Mi spieghi l’origine di quel manifesto e l’anno in cui è stato fatto?
“L’obiettivo era fare satira sulla cultura di guerra e violenza che pervadeva (e pervade) il sistema dei partiti. Con Carlo Gubitosa e l’associazione PeaceLink promuovemmo una azione di “plagio” creativo, pubblicando in rete le versioni modificate di manifesti elettorali pubblicati dagli schieramenti politici in lizza per le europee. L’obiettivo era la denuncia a tutto campo delle politiche di guerra dei due poli. Era maggio del 2004. Un progetto reale di altra comunicazione che voleva svelare la “violenza” della comunicazione politica e la sua assurdità. Un progetto contro le parole e gli slogan violenti”.
Quindi la Lega fa della propaganda razzista con le armi della satira, si deride da sola senza accorgersene o cosa sta succedendo?
“Secondo me banalmente lo hanno trovato su google images e acchiappato, probabilmente non sanno neanche la provenienza”.
Non è ancora più inquietante il fatto che basti che sia razzista lo slogan e venga adottato, quando in realtà era nata proprio per deridere certe posizioni così razziste?
“E’ inquietante il fatto che nel 2004 si sarebbe capito che era un paradosso e difatti nessuno della Lega lo ha mai utilizzato fino ad oggi, ed oggi è la seconda notizia di Repubblica.it, perché appare credibile e questo è allarmante, molto inquietante”.
La morte prima, la tortura adesso, sembra che qualcuno stia prendendo la pelle dei migranti come un terreno di allenamento
“Su questo non ci piove. Mi pare chiaro e manifesto senza tabù o pudori".

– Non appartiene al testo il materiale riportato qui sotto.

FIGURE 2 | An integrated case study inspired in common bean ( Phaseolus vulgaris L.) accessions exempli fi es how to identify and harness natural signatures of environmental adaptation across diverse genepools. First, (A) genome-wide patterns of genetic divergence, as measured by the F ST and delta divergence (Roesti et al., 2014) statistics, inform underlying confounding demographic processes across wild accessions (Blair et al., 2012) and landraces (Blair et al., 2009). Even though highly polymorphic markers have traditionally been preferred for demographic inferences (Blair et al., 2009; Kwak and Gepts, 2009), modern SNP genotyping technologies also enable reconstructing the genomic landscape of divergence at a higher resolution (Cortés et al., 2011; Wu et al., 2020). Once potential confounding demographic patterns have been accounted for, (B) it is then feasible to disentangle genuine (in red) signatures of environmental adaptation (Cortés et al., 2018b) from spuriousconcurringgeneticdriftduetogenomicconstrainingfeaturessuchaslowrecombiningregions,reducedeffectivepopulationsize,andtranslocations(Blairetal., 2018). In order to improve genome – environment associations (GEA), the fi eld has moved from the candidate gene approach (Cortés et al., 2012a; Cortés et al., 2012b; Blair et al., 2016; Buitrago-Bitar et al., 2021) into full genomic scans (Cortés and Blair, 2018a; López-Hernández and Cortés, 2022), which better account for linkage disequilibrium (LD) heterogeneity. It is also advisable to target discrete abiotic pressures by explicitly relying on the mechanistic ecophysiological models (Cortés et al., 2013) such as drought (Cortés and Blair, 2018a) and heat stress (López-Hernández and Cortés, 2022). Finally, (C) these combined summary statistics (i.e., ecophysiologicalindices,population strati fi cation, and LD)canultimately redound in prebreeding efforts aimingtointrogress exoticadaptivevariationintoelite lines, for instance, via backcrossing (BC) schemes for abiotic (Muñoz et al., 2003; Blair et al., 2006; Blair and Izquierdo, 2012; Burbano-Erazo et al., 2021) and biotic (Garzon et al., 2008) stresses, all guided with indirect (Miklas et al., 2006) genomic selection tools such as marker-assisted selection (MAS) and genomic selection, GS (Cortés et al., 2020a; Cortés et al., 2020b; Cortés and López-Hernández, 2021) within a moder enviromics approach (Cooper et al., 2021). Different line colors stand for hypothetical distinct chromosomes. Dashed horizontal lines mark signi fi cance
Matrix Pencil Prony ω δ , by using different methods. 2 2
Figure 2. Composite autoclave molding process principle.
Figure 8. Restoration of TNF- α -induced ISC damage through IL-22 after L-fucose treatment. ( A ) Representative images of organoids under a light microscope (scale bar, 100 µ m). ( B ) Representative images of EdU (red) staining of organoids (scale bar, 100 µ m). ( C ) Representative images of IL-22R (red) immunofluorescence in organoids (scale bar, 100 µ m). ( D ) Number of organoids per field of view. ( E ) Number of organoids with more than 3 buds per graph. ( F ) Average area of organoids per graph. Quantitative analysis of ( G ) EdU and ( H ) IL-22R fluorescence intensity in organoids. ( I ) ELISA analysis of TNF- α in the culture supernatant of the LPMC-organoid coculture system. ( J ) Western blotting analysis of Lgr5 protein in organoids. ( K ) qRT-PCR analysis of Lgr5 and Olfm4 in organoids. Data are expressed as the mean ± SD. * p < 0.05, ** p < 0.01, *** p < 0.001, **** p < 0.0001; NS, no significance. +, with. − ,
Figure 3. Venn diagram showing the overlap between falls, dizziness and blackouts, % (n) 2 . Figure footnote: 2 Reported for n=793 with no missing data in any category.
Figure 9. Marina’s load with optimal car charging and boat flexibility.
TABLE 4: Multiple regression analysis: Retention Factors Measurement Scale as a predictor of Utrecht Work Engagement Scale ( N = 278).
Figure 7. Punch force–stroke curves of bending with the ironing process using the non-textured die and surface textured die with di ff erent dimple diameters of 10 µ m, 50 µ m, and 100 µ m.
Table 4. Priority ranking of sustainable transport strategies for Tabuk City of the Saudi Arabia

Domani di cosa parlerà la tua vignetta?
“Della Libia, andiamo a festeggiare, cin cin".
Da La Repubblica, "l’amaca" di Michele Serra del 2 giugno: "E’ già stato detto che questi sono tempi difficili per la satira. È un linguaggio che procede per paradossi. Ma la realtà italiana glieli brucia tutti, uno per uno. La surclassa. La anticipa. Leva il terreno sotto i piedi. Esempio. Nella mia rubrica di satira sull’Espresso, solo un paio di settimane fa, avevo immaginato il terzo matrimonio del nostro premier con una suonatrice di nacchere. Classica iperbole, vecchio ferro del mestiere, evidente forzatura per parodiare la realtà. Poi ieri, ascoltando un giornale radio, scopro che su uno dei voli di Stato destinati a trasportare l’entourage del premier pare ci fosse una ballerina di flamenco. Non so se sia anche suonatrice di nacchere (le due antiche e nobili discipline sono spesso contigue). Ma ci sono rimasto veramente male:nemmeno il tempo di allestire una piccola farsa di fantasia, e quella si avvera. A pensarci bene, gran parte del nostro percorso collettivo degli ultimi vent’anni è una catena di paradossi realizzati. «Stai a vedere che nomina ministro una velina». E la nomina. «Sarebbe capace di ricevere un capo di Stato vestito da nostromo», e lo riceve vestito da nostromo.«Gli manca solo una suonatrice di nacchere», e compare una ballerina di flamenco. Morale: è meglio non immaginare più niente. Come lo immagini, Berlusconi lo realizza. Evitare, soprattutto, di pronunciare la battuta «prima o poi si proclama Imperatore del Mondo»".